Generations of fashion-striving students are often left with one question as graduation nears — “What now?”
The Sarabande Foundation, which was started by the late Lee Alexander McQueen, helped a few hundred industry hopefuls answer that question Tuesday at The Standard East Village in New York. Presenting its “What Now?” graduate mentorship program in the U.S. was a first for the organization, which has been offering artists and designers mentoring opportunities, scholarships and subsidized studio space for the past 10 years.

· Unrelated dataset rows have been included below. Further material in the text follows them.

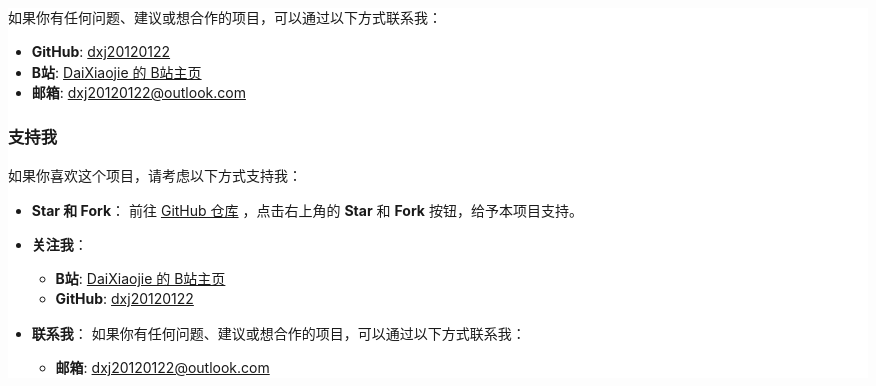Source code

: 如果你有任何问题、建议或想合作的项目，可以通过以下方式联系我：

- **GitHub**: [dxj20120122](https://github.com/dxj20120122)
- **B站**: [DaiXiaojie 的 B站主页](https://space.bilibili.com/3546711827942289)
- **邮箱**: dxj20120122@outlook.com

### 支持我

如果你喜欢这个项目，请考虑以下方式支持我：

- **Star 和 Fork**：
  前往 [GitHub 仓库](https://github.com/dxj20120122/randomRollCall) ，点击右上角的 **Star** 和 **Fork** 按钮，给予本项目支持。

- **关注我**：
  - **B站**: [DaiXiaojie 的 B站主页](https://space.bilibili.com/3546711827942289)
  - **GitHub**: [dxj20120122](https://github.com/dxj20120122)

- **联系我**：
  如果你有任何问题、建议或想合作的项目，可以通过以下方式联系我：
  - **邮箱**: dxj20120122@outlook.com
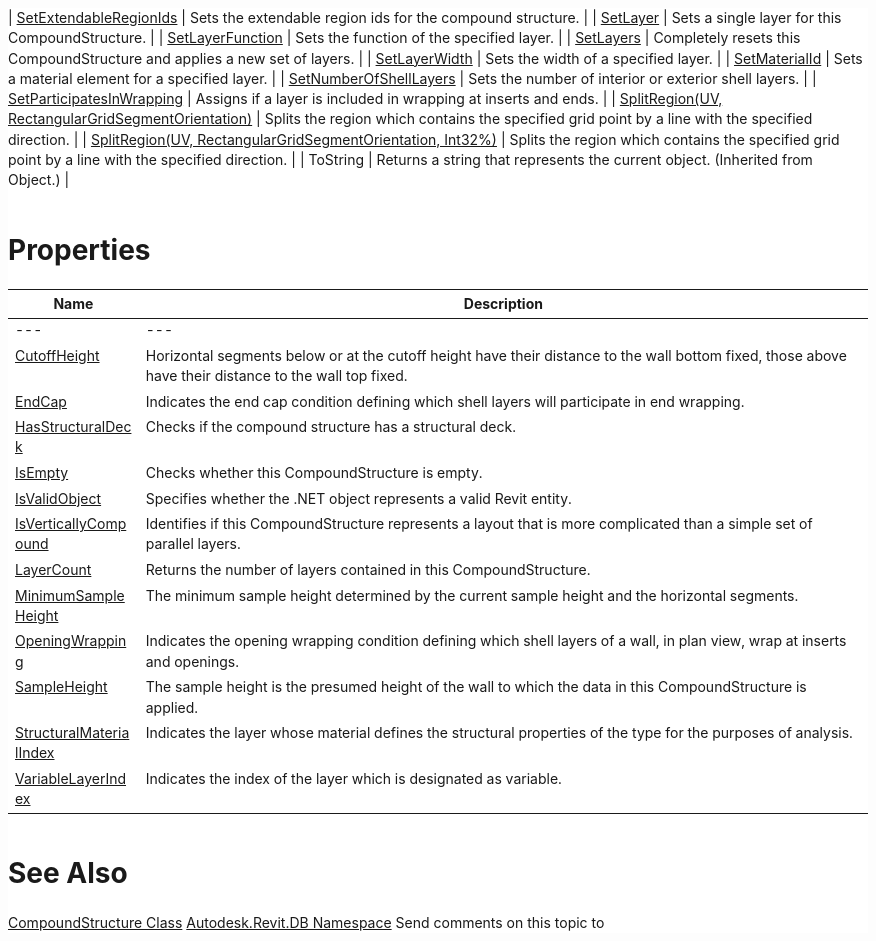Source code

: | [SetExtendableRegionIds](2d4b6163-0425-9c97-3d17-1087243e4cc5.md "SetExtendableRegionIds Method") | Sets the extendable region ids for the compound structure. |
| [SetLayer](3a7e18fd-fcd4-1335-ce10-841d2bfd2322.md "SetLayer Method") | Sets a single layer for this CompoundStructure. |
| [SetLayerFunction](afd19099-cc37-1cd3-80c8-e89df914e5e5.md "SetLayerFunction Method") | Sets the function of the specified layer. |
| [SetLayers](0392b682-451d-5399-54b5-44373ce941c6.md "SetLayers Method") | Completely resets this CompoundStructure and applies a new set of layers. |
| [SetLayerWidth](9b801ee8-b10b-dbef-313d-b0ef0d555ea4.md "SetLayerWidth Method") | Sets the width of a specified layer. |
| [SetMaterialId](19cb546b-1c9b-f658-7a66-4206af0b4b80.md "SetMaterialId Method") | Sets a material element for a specified layer. |
| [SetNumberOfShellLayers](8b8ea4e3-e697-6176-92c0-dc2687723a71.md "SetNumberOfShellLayers Method") | Sets the number of interior or exterior shell layers. |
| [SetParticipatesInWrapping](a0963e2b-4f8c-9117-a0cc-19da424e16d8.md "SetParticipatesInWrapping Method") | Assigns if a layer is included in wrapping at inserts and ends. |
| [SplitRegion(UV, RectangularGridSegmentOrientation)](8db1791b-4b60-6edb-81bf-908a673b3baa.md "SplitRegion Method \(UV, RectangularGridSegmentOrientation\)") | Splits the region which contains the specified grid point by a line with the specified direction. |
| [SplitRegion(UV, RectangularGridSegmentOrientation, Int32%)](7da2c89e-7c21-4e8b-f86c-e8d6604aaf9a.md "SplitRegion Method \(UV, RectangularGridSegmentOrientation, Int32\)") | Splits the region which contains the specified grid point by a line with the specified direction. |
| ToString | Returns a string that represents the current object. (Inherited from Object.) |

# Properties
| Name | Description |
| --- | --- |
| --- | --- | --- |
| [CutoffHeight](50227765-fb72-587a-38aa-0559877a790f.md "CutoffHeight Property") | Horizontal segments below or at the cutoff height have their distance to the wall bottom fixed, those above have their distance to the wall top fixed. |
| [EndCap](545d437e-a6b3-bfcb-97c2-d16106669744.md "EndCap Property") | Indicates the end cap condition defining which shell layers will participate in end wrapping. |
| [HasStructuralDeck](0a185ddd-e618-7b5b-ba1d-6d659ae79d7d.md "HasStructuralDeck Property") | Checks if the compound structure has a structural deck. |
| [IsEmpty](83b951b2-dadd-ac46-82e6-40003a29403e.md "IsEmpty Property") | Checks whether this CompoundStructure is empty. |
| [IsValidObject](8b536d01-26ab-721a-9047-db61124ecef0.md "IsValidObject Property") | Specifies whether the .NET object represents a valid Revit entity. |
| [IsVerticallyCompound](cd352f22-8ca4-b3b6-f247-d9865a91bb6f.md "IsVerticallyCompound Property") | Identifies if this CompoundStructure represents a layout that is more complicated than a simple set of parallel layers. |
| [LayerCount](8598a249-81da-128f-8629-0bcb2c8f3c3c.md "LayerCount Property") | Returns the number of layers contained in this CompoundStructure. |
| [MinimumSampleHeight](fe47d724-5e94-dc16-903b-3f2dc51e3c56.md "MinimumSampleHeight Property") | The minimum sample height determined by the current sample height and the horizontal segments. |
| [OpeningWrapping](f13813ad-738a-9cd3-2fad-02aba0c0b5f9.md "OpeningWrapping Property") | Indicates the opening wrapping condition defining which shell layers of a wall, in plan view, wrap at inserts and openings. |
| [SampleHeight](8b60783a-a146-a498-0d92-3d5e55dab34e.md "SampleHeight Property") | The sample height is the presumed height of the wall to which the data in this CompoundStructure is applied. |
| [StructuralMaterialIndex](cf4d771e-6ed2-ec6a-d32d-647fb5b649b3.md "StructuralMaterialIndex Property") | Indicates the layer whose material defines the structural properties of the type for the purposes of analysis. |
| [VariableLayerIndex](e93ce781-df22-cc64-7ad8-70a0d6bc7707.md "VariableLayerIndex Property") | Indicates the index of the layer which is designated as variable. |

# See Also
[CompoundStructure Class](dc1a081e-8dab-565f-145d-a429098d353c.md "CompoundStructure Class")
[Autodesk.Revit.DB Namespace](87546ba7-461b-c646-cbb1-2cb8f5bff8b2.md "Autodesk.Revit.DB Namespace")
Send comments on this topic to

Trino Verkade, who helped McQueen establish Sarabande, said that 800 people had signed up and about 250 turned up. More than 1,000 interviews took place with 22 brands quizzing and advising students. Loewe, Thom Browne, Marc Jacobs, Celine, Khaite, Louis Vuitton, Art + Commerce, Tiffany & Co., Dior and the designer Maria Cornejo personally showed up. Thom Browne’s team was easily identifiable with them coordinating in gray and white-striped attire from his collection. Camaraderie was high with teams from one brand gamely guiding candidates to other companies, when they felt that the candidates would be better suited for others.
Others connected some with fellow fashion friends that they might work well with via LinkedIn.

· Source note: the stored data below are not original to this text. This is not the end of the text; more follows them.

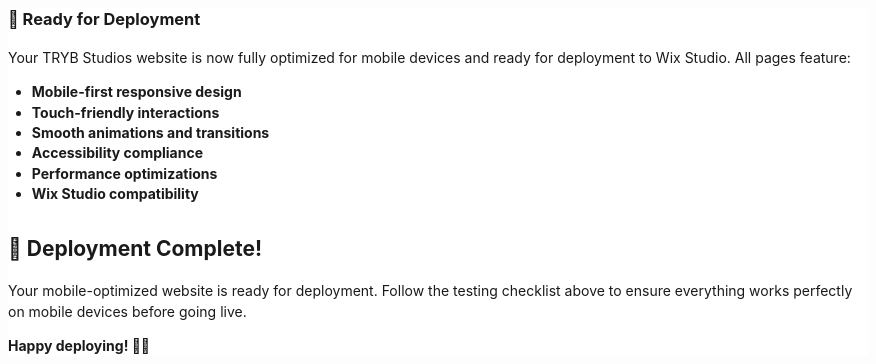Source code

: ### 🚀 Ready for Deployment
Your TRYB Studios website is now fully optimized for mobile devices and ready for deployment to Wix Studio. All pages feature:

- **Mobile-first responsive design**
- **Touch-friendly interactions**
- **Smooth animations and transitions**
- **Accessibility compliance**
- **Performance optimizations**
- **Wix Studio compatibility**

## 🎉 Deployment Complete!

Your mobile-optimized website is ready for deployment. Follow the testing checklist above to ensure everything works perfectly on mobile devices before going live.

**Happy deploying! 🚀📱**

Recalling how McQueen’s career developed during a recession, Verkade said, “We’re just about hitting another moment of that again. That’s a time when people have less to lose because they don’t have that much around them. So they take risks. It’s also very exciting. A city like Detroit [which has a thriving maker, artist and start-up community] can afford to take risks because they don’t feel as though they have much to lose.
“We don’t need more of the same things. We don’t need people to think commercially with an I-know-this-is-going-to-sell-because-it-sold-before mindset,” she said.
Many of the students were honest about not knowing what they wanted to do, according to a few of the mentors. Ninety in total pitched in. All in all, the brands were impressed with the great portfolios that they saw, Verkade said. And the students were excited to share what they had made and were reassured by the encouragement that they had received from people “who don’t have skin in the game,” Verkade said.
Many were wide-eyed to learn about the range of career opportunities there are beyond design, including AI-related work and sustainability.
The newcomers to the industry, who offered career guidance, are relatable because they know the challenges. The human resources executives could highlight the wide range of jobs that are newer career paths including AI-related work, sustainability and digital fashion. Many companies sent representatives from new divisions in their companies. “A large part of this event was to really point out that things keep changing so quickly. There are new jobs that did not exist five years ago,” Verkade said. “Colleges are not equipped to be on top of these roles and to help people navigate what the industry is looking like now. That’s why it’s really important to get the brands here to say, ‘I need people who can do this right now,’ Verkade said. “It’s not as though they need everybody to be pattern cutters, but they may need somebody [to become] a pattern maker,” she added.
Brands are also not just interested in college degrees but they want to learn about candidates’ hard and soft skills, such as how they think and what their interests are, Verkade said. Candidates in technical design were particularly welcome.
Some students were directed to other opportunities, including one designer whose presentation was so well-packaged that they were advised to consider a career in marketing, Verkade said.
Tuesday’s free one-on-one event was a precursor to Wednesday night’s annual fundraising “Woven” dinner, where guests like Schiaparelli creative director Daniel Roseberry were expected in The Penthouse of The Standard, East Village. The event was being led by Aimee Mullins and Rupert Friend.
Louis Vuitton talent acquisition specialist Kevin Varela said he welcomed every participant and walked them through the universe of Louis Vuitton, all of the opportunities there, general career advice and roles they might want to pursue. A lot of students were interested in design, and some wanted to learn more about corporate posts in marketing, merchandising, communications and digital too, he said. Through “genuine conversations,” Varela said he spoke with attendees about ways to prepare for their future and how they can elevate their résumés, skill sets and portfolios.
There were also up-and-coming industry talent offering advice to the students. Lauren Zampaglione, assistant technical designer for handbags at Marc Jacobs, said as the day wore on, she became more direct in her advice, offering such tips as “Just take this out,” or “put this all on one page.” Having advised 50-plus people, Zampaglione joined Marc Jacobs in January after a few years of a long-term temp post at Kate Spade. Her main advice was: don’t water down your work and style. There’s a lot of pressure to be more commercialized and to try to cater your portfolio and your projects in college, to be more commercial. “For a long time, I was grappling with that. I felt like I had to water myself down because I needed to have a portfolio that is palatable to corporate brands,” Zampaglione said.
Several attendees Tuesday had conceptual work to share, but were concerned about who might want to hire them with that. Zampaglione assured them that such work stands out and “people want to know how you think and the conceptual aspect is so unique to you. You can’t duplicate that. When you interview with a brand, they want to know how you stand out,” she said.